Decoding Frankincense and Myrrh
Have you ever come across the terms Frankincense and Myrrh? Do you know about the plethora of benefits that it can shower in your life? This article will help you delve deep into the world of Myrrh and Frankincense. In the end, you will capture the vast information about them that the machine-controlled civilization often overlooks!
Insights of Frankincense and Myrrh
One can naturally obtain Frankincense resin from the Burseraceae plant family. It is often termed torchwood or incense family. Frankincense is derived from the dried sap of Boswellia trees. While Myrrh is sourced from the Commiphora plant family- both native to Africa, Oman, and India.
Different types of Frankincense are available in the market. This includes Carterii, Sacra, Serrata, Frereana, and so on. Though their properties and therapeutic actions are similar, the growing conditions and the smell are different for each species. There is also a slight variation in terms of composition.
On the other hand, Myrrh is derived from the Commiphora's lifeblood. Just like Frankincense, different species of Commiphora produce Myrrh. Though the therapeutic properties and mode of operation are the same for all of them, the place of origin, smell, and chemical composition are slightly different from one another.
An overview of Burseraceae plant family
Extraction of Frankincense and Myrrh from the trees is a tedious process. It requires a lot of experience, patience, and hard work. At first, incisions are made in the trunks of the Boswellia trees. This produces exuded gum. The gum looks like milk-like resin. Later on, this resin hardens to form yellowish gum known as frankincense.
On the other hand, repeated wounds are done on the Commiphora trees. This wound gradually penetrates, reaching the bark and finally the sapwood. It is during this time that the tree secretes a resin. This resin is known as the Myrrh gum. It coagulates and hardens quickly, and turns glossy. The taste of this gum in raw form is pungent and bitter.
The sap extraction is a perilous process because one must harm the tree without killing it. However, if done correctly, the wound will trigger a process known as "gummosis," which is precisely what it sounds like: the tree will try to gum up the harm, and one will be able to carve off the ensuing slime for use. This is a unique and exciting process that bewilders the mind.
Product Outlook of Frankincense and Myrrh
Do you know that the finished product of Frankincense looks like a golden raisin? It is similar to a shiny yellow dried globular structure. The color, clarity, and shape are perfectly synced to provide the best visual experience.
On the other hand, Myrrh is a bit rough and brown. Both Frankincense and Myrrh are almost similar in size. They are attractive and appealing to the eyes with a solid and intense scent. Myrrh is often used in flavoring food and beverages.

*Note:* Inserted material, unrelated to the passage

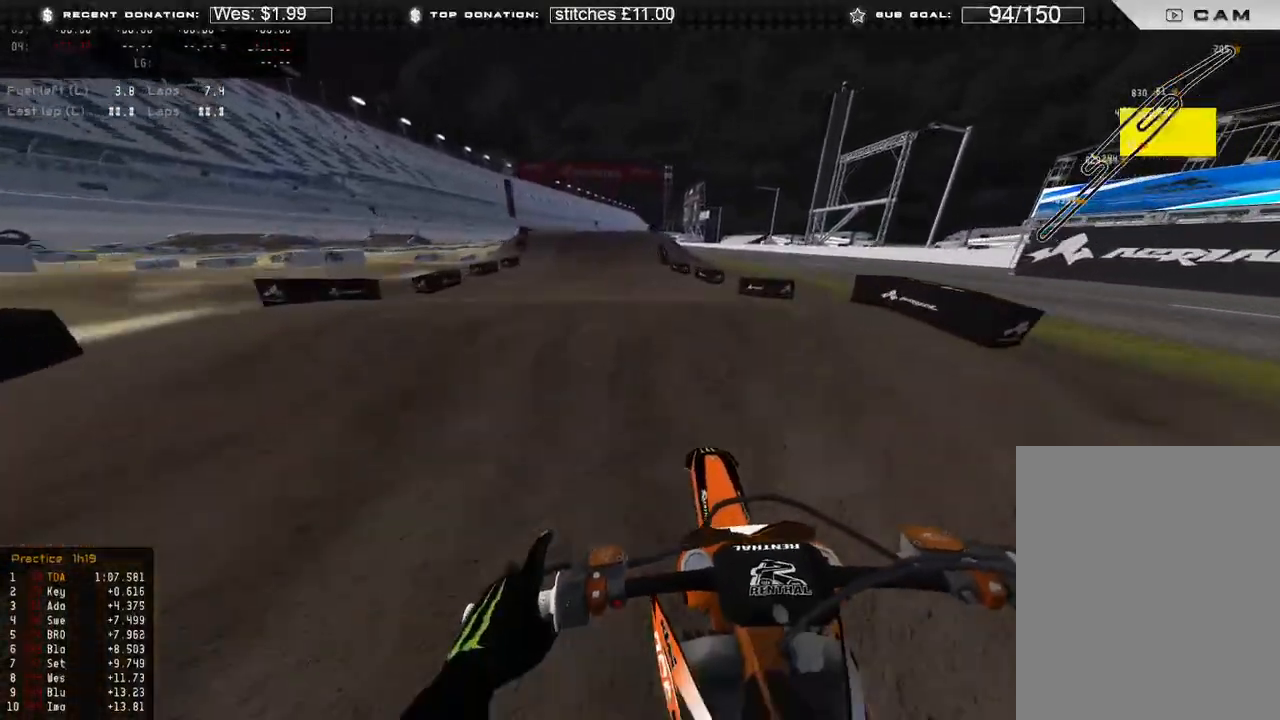
{"buttons": ["R2"], "left_stick": "up-right", "right_stick": "down-left", "events": [[100, "right_stick", "down-right"], [267, "R3", "down"], [283, "R2", "down"], [300, "left_stick", "up-right"], [367, "R3", "up"], [467, "right_stick", "down-left"]]}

The Gift of the Magi - Gold frankincense and Myrrh
You will be mesmerized to note that The Book Of Mathew depicts Myrrh and Frankincense. The Biblical text accounts of the Magi who followed the star of Bethlehem to the birth of Christ and gifted three incredible gifts- Gold, Frankincense, and Myrrh.
The worthiness of gold as a gift was equivalent to Myrrh and Frankincense at that time. Expert botanists opine that the products have a rich history, and their usage can be traced back to almost a thousand years before the birth of Christ.

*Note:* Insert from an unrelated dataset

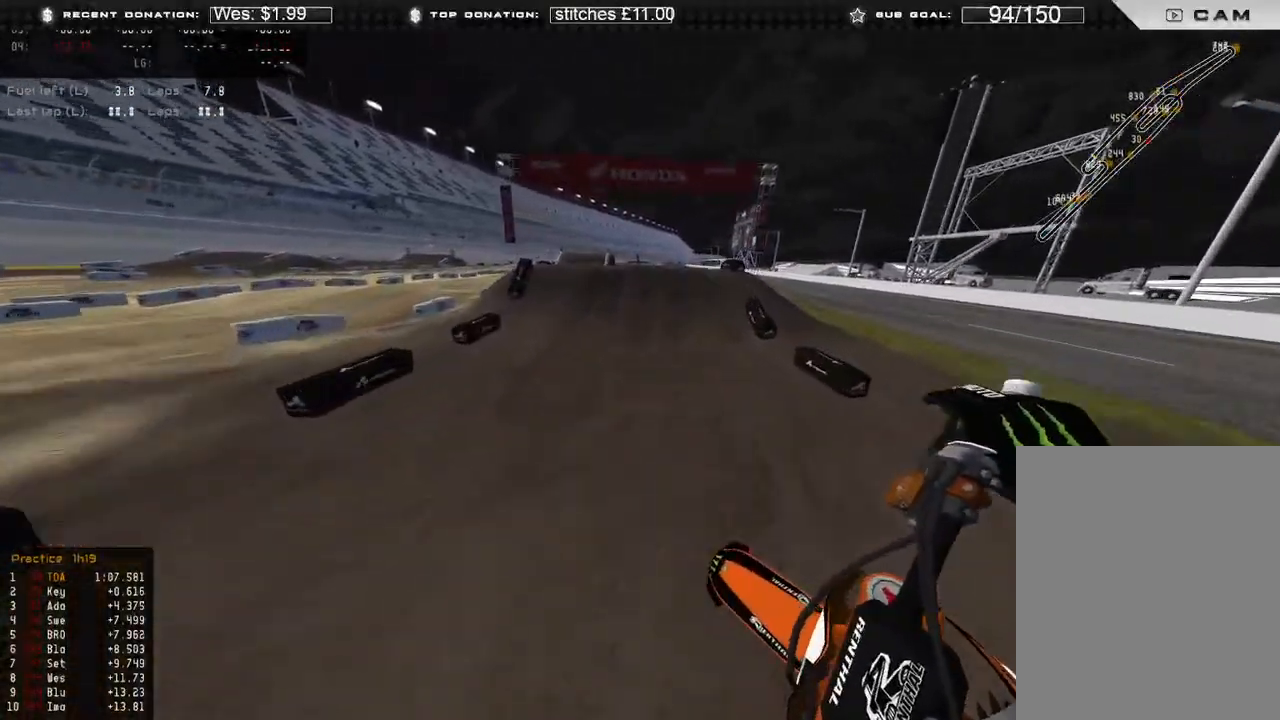
{"buttons": ["L2"], "left_stick": "center", "right_stick": "center", "events": [[350, "R2", "up"], [500, "L2", "down"], [500, "left_stick", "center"], [500, "right_stick", "center"]]}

Places to look for Burseraceae
Burseraceae is strongly connected with the old world, although it may still be found in tropical countries ranging from Africa and Asia to Central and South America. Commiphora myrrha, a tree in the Burseraceae family, is found in the rocky soils of Oman, Saudi Arabia, Ethiopia, Kenya, Somalia and adjoining areas.

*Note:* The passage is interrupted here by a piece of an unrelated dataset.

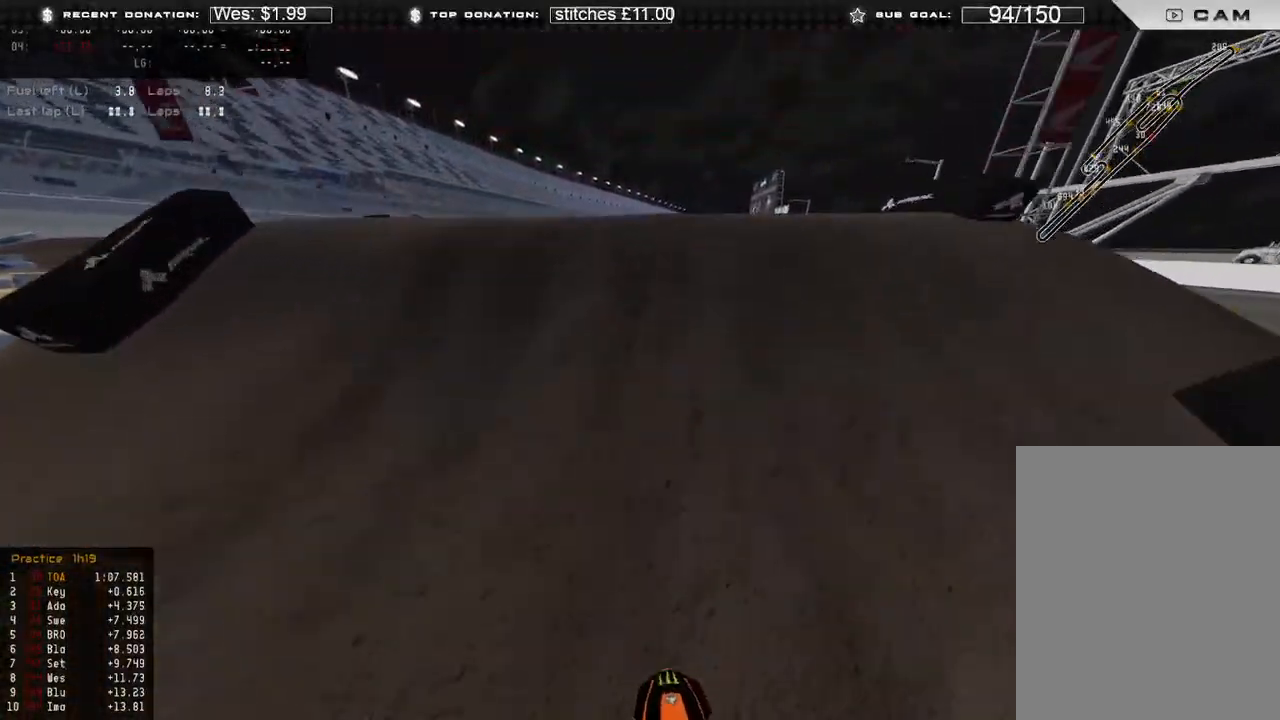
{"buttons": [], "left_stick": "center", "right_stick": "right", "events": [[33, "X", "down"], [100, "right_stick", "up"], [150, "X", "up"], [450, "L2", "up"], [500, "right_stick", "right"]]}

Production and Trade route of Frankincense and Myrrh
Due to the immense popularity of the products, the Roman Empire used to import quantities of Frankincense from Africa and Asia already in the first century AD. Such was the power of Myrrh incense and Frankincense incense. Also, Frankincense producing Boswellia Serreta trees has a long history. They were traded in the Arabian Peninsula for over 6,000 years. Oman, Yemen, and Somalia are also home to Boswellia sacra's frankincense-producing tree.
Myrrh and Frankincense as an antiseptic and therapeutic agents
Frankincense benefits and uses have been the topic of the town in the past decades. An aromatic resin, Frankincense, is used to make incense and fragrances, and it has a sweet, earthy, and woody scent. However, a growing emphasis on well-being and alternative treatments like Myrrh oil, Frankincense oil, and aromatherapy have given Frankincense and Myrrh a new lease of life in the West.
(To know more about the uses and benefits of Frankincense and Myrrh, click here)
Medicinal uses of Frankincense and Myrrh
Myrrh is widely utilized in perfume, incense, and religious rites. In addition, this pungent sap was thought to be curative in many regions of the ancient world. Terpenoids and essential oils are the primary chemical ingredients of Frankincense and Myrrh. Their anti-inflammatory and anticancer properties are frequent pharmacological solutions to many ailments.